Kankakee Valley Post, Volume 1, Number 11, DeMotte, Jasper County, 6 October 1932 — POULTRY [ARTICLE]
POULTRY
BREED FLOCK ABLE TO RESIST TYPHOID Possibility Demonstrated by Experiments. Six year’s selection and breeding of chickens that are resistant to fowl typhoid has reduced the percentage of dead chicks, inoculated with the disease germs, from 39.8 per cent in the first generation down to 9.4 per cent in the fifth generation, while the losses in nonresistant flocks used for comparison ranged from 93.2 per cent down to 85 per cent in the same number of years and generations, W. V. Lambert of Iowa State college reported to the international genetics conference at Cornell university.
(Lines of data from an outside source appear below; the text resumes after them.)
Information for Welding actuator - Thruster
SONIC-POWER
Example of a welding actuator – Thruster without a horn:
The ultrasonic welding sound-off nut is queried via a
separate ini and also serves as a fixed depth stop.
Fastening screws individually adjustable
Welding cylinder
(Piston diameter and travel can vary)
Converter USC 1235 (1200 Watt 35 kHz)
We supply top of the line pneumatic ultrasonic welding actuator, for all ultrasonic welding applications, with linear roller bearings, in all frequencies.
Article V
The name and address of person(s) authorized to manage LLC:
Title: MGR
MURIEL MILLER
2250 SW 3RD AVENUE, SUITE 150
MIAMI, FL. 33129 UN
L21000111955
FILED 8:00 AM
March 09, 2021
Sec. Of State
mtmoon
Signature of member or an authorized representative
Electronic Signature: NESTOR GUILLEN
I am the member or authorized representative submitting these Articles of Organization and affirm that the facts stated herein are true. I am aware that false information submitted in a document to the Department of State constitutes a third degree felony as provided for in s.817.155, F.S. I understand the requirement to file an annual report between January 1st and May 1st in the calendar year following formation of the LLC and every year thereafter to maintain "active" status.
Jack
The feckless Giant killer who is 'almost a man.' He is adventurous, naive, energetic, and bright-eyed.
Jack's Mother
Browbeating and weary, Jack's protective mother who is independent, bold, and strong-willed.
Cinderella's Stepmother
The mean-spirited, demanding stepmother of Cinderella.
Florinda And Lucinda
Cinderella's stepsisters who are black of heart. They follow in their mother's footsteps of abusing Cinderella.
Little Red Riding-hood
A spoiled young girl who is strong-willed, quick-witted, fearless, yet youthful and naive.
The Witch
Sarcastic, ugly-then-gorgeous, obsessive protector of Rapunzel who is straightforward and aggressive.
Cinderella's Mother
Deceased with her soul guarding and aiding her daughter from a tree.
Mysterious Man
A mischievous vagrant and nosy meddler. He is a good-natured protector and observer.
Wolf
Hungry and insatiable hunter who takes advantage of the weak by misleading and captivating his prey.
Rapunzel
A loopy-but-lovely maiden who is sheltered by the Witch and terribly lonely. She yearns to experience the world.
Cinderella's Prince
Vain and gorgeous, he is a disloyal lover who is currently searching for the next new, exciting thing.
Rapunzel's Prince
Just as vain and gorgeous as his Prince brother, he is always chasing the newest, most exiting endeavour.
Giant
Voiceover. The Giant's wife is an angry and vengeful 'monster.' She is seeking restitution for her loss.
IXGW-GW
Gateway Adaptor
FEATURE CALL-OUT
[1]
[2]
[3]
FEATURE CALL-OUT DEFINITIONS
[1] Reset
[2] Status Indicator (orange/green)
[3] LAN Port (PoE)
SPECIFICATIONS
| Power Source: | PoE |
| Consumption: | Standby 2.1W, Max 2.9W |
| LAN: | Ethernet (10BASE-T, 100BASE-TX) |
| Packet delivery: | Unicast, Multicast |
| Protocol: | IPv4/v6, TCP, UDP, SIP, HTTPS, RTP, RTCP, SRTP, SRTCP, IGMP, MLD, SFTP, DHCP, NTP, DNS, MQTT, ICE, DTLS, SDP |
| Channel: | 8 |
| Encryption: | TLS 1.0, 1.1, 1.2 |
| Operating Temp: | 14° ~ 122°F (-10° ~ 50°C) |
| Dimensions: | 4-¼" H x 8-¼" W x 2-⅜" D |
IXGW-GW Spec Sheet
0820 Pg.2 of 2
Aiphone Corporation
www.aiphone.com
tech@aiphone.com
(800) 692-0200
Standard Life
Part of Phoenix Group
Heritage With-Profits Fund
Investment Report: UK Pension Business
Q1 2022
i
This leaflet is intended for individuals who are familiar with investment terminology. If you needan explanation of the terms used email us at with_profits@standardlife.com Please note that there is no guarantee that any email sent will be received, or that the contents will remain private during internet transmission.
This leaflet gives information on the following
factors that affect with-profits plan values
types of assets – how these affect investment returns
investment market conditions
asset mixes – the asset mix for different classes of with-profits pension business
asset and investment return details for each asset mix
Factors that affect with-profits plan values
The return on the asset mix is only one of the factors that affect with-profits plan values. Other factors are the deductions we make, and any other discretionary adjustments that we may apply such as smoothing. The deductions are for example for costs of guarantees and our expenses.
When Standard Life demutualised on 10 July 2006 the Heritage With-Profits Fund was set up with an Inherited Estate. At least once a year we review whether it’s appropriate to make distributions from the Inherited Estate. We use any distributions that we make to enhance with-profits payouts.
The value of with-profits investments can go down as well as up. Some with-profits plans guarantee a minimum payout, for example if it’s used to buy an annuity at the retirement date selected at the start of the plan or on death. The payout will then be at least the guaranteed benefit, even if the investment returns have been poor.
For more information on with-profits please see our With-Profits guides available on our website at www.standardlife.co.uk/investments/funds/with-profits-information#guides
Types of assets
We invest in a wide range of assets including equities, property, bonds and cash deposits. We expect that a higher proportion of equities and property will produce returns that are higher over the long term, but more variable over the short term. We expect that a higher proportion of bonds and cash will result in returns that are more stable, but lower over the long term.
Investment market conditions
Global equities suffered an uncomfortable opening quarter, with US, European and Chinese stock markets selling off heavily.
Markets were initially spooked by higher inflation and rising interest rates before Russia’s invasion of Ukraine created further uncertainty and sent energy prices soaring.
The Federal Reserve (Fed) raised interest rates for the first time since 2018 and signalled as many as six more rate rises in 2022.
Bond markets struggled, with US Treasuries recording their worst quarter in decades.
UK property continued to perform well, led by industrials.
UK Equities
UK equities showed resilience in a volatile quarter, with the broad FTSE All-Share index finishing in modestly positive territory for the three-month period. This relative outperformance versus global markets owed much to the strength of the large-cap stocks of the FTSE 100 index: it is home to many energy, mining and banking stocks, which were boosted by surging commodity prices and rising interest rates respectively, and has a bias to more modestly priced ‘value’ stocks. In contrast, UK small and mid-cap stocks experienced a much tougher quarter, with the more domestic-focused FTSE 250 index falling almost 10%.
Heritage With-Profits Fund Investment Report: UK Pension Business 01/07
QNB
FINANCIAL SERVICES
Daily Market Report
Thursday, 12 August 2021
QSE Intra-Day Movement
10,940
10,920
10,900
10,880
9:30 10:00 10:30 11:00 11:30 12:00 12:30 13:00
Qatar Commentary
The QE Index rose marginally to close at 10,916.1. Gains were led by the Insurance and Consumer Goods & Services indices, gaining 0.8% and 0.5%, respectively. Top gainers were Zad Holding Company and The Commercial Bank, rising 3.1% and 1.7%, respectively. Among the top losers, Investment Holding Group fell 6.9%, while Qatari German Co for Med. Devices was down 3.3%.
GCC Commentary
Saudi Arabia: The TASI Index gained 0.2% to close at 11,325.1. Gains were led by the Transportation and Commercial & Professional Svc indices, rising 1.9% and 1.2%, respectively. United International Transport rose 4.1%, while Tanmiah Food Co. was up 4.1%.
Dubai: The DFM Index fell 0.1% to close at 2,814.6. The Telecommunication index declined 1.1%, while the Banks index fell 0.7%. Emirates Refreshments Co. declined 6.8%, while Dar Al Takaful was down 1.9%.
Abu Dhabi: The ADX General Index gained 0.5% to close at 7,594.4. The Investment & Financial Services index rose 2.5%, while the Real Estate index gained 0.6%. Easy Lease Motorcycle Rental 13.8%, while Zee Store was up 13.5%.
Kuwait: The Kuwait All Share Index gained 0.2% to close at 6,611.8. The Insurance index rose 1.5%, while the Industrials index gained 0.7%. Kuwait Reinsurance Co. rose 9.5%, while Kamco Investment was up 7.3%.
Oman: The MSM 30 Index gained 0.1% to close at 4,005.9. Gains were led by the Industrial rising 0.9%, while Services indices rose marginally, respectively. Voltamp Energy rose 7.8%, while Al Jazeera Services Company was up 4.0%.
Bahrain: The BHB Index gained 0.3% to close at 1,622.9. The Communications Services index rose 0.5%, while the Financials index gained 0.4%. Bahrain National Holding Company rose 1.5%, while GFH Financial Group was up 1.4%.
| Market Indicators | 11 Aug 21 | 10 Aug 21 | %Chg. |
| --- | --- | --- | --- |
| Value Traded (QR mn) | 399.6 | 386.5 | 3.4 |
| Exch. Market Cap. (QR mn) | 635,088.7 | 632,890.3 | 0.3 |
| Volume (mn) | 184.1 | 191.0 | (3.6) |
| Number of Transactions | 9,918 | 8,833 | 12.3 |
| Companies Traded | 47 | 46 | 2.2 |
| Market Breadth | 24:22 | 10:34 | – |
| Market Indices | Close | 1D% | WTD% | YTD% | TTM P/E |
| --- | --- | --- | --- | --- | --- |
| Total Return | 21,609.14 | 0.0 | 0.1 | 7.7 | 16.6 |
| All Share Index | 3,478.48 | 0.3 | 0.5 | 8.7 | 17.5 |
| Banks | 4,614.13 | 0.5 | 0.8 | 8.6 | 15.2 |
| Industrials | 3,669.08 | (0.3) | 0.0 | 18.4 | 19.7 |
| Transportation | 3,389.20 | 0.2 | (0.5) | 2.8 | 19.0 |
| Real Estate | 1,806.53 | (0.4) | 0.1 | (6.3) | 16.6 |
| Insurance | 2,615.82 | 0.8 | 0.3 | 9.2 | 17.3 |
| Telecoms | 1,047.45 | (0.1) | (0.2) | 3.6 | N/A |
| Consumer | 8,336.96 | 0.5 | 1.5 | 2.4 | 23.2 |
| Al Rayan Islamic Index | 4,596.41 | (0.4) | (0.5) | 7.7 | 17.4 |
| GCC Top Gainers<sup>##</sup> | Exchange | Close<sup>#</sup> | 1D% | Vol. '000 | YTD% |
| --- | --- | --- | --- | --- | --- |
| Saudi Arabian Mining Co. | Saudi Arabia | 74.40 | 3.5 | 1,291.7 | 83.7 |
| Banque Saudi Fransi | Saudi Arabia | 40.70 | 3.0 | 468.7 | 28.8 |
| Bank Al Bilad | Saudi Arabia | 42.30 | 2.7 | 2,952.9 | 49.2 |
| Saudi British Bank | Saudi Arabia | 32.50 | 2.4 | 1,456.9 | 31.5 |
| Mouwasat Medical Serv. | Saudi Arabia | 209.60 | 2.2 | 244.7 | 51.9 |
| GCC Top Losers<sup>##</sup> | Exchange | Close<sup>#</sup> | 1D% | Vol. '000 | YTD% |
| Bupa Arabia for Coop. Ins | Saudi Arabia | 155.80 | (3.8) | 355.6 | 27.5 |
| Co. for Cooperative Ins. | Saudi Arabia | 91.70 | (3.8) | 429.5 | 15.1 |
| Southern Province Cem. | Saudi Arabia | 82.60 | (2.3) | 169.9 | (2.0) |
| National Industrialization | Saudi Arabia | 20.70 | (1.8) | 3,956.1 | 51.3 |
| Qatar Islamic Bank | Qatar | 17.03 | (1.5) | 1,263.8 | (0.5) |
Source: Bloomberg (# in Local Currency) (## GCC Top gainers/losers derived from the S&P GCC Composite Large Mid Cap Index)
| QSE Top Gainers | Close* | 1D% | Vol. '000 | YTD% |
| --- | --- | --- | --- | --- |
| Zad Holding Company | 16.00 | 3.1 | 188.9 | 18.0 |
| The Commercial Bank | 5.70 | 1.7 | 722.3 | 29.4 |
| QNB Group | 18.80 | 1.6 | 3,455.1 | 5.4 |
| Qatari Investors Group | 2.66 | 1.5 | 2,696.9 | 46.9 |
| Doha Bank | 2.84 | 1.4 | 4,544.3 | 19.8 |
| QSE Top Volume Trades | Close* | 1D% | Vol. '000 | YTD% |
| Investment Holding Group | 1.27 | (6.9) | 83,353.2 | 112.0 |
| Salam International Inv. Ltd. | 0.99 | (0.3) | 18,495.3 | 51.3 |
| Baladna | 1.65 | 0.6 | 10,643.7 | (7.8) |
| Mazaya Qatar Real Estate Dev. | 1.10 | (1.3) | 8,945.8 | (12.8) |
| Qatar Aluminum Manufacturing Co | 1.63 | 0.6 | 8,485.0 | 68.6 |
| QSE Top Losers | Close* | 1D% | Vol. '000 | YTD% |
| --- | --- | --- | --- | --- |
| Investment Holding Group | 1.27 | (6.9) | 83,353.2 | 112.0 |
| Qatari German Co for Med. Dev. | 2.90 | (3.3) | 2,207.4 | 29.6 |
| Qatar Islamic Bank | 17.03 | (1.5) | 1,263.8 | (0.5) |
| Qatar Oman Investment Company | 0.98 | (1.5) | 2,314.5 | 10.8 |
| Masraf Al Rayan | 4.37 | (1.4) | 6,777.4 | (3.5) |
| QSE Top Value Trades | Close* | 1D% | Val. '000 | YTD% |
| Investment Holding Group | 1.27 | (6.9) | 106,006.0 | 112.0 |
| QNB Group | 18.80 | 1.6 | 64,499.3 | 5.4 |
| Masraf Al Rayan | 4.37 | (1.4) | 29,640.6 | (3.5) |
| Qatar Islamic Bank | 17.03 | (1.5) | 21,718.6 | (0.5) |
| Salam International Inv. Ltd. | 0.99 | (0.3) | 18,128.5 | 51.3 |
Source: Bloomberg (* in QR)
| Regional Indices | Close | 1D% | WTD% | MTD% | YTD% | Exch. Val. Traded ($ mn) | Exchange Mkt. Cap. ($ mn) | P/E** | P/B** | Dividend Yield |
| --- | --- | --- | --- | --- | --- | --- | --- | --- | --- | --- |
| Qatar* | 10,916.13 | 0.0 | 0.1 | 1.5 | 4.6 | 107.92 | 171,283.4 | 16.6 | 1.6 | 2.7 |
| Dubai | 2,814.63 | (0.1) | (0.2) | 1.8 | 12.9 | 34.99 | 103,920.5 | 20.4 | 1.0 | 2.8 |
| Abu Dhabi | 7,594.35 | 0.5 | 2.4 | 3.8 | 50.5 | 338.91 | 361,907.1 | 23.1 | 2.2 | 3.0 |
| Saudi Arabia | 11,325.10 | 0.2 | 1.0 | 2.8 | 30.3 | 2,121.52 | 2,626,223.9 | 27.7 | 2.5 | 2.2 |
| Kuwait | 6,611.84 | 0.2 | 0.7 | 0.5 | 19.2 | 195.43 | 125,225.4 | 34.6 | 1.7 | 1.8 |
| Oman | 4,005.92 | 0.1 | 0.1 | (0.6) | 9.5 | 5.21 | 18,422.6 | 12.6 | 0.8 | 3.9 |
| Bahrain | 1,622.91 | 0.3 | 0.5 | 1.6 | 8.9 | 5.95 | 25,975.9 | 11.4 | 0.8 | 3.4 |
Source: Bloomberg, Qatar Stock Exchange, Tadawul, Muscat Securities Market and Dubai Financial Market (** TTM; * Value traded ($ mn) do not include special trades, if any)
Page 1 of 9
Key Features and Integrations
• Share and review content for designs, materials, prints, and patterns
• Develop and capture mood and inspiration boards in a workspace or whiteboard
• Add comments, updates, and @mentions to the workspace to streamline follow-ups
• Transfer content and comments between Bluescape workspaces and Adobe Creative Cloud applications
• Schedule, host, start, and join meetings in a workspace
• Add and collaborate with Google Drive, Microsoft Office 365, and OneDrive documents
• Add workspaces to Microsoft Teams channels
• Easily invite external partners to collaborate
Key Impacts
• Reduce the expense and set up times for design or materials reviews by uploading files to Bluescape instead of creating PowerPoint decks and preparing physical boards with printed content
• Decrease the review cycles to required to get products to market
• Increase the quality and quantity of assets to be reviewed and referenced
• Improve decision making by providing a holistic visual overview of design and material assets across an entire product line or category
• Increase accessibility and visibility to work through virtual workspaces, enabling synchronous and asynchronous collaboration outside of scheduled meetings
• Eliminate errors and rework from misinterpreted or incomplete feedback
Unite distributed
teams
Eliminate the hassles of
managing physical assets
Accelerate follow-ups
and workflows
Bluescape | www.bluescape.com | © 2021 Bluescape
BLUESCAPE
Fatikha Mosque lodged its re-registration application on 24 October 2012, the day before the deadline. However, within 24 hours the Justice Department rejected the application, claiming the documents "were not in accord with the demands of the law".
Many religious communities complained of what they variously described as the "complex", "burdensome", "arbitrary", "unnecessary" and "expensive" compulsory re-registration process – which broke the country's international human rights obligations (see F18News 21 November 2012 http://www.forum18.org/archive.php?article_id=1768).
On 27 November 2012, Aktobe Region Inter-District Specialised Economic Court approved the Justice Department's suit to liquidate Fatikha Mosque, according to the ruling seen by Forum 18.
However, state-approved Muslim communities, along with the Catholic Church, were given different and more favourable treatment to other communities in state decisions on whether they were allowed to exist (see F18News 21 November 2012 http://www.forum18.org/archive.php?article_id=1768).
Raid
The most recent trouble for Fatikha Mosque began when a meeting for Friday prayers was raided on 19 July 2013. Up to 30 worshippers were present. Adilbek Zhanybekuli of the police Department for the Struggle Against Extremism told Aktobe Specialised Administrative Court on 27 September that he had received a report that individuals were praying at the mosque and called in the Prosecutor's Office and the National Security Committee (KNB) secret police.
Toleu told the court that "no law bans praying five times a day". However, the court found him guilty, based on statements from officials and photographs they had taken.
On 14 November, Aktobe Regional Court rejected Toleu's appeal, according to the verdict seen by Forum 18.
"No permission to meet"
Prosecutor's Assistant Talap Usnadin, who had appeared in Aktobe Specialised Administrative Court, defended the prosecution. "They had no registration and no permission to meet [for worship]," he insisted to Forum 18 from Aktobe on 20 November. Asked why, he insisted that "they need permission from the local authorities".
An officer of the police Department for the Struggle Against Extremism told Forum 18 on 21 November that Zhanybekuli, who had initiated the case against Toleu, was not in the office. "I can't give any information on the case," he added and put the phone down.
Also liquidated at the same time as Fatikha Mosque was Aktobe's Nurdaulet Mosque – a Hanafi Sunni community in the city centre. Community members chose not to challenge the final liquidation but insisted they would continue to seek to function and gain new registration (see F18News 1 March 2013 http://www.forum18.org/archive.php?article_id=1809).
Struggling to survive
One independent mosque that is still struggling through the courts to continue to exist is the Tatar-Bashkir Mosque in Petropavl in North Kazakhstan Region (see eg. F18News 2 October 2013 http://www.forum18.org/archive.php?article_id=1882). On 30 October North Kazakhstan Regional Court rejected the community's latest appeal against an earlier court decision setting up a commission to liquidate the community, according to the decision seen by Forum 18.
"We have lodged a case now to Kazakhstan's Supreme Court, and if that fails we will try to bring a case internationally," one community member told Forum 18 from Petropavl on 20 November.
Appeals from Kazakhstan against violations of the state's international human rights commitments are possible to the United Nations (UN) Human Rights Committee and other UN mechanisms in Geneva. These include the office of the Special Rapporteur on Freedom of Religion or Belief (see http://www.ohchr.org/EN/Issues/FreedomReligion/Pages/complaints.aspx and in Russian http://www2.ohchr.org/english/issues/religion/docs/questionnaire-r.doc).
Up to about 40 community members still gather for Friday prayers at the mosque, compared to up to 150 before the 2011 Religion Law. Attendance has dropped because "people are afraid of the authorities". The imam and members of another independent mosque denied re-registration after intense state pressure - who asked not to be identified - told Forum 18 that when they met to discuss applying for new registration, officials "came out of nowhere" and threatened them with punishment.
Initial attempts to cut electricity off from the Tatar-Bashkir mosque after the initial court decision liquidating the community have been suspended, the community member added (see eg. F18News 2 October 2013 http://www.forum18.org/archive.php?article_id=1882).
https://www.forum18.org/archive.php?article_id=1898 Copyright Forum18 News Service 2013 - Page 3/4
In the experiment, Doctor Lambert inoculated seven-day-old chicks with the fowl typhoid germ and selected breeding stock from the chicks whose families gave the highest resistance. Some inbreeding was done. Records of mortality, kept until the chicks were twenty-one days old, showed that most of the chicks which failed to survive from the selected strains died on the eighth day after inoculation, and most of the chicks from the unselected flock died on the fifth day after inoculation. Observations of 1,568 chicks of four different breeds, and from two strains of a single breed, showed these mortality percentages: White Leghorn, 87.7; White Plymouth Rock, 79.7; White Wyandotte, 93.4, and Rhode Island Red, 94.4. The differences, according to Doctor Lambert, probably represent strain resistance rather than breed resistance. Crosses between the selected and unselected stock show that the male as well as -the female transmits resistance to the disease. Back-crosses, he says, indicate that more than one factor is responsible for developing resistance and that continued investigation is necessary to establish the genetic behavior of these disease-re-sistant factors.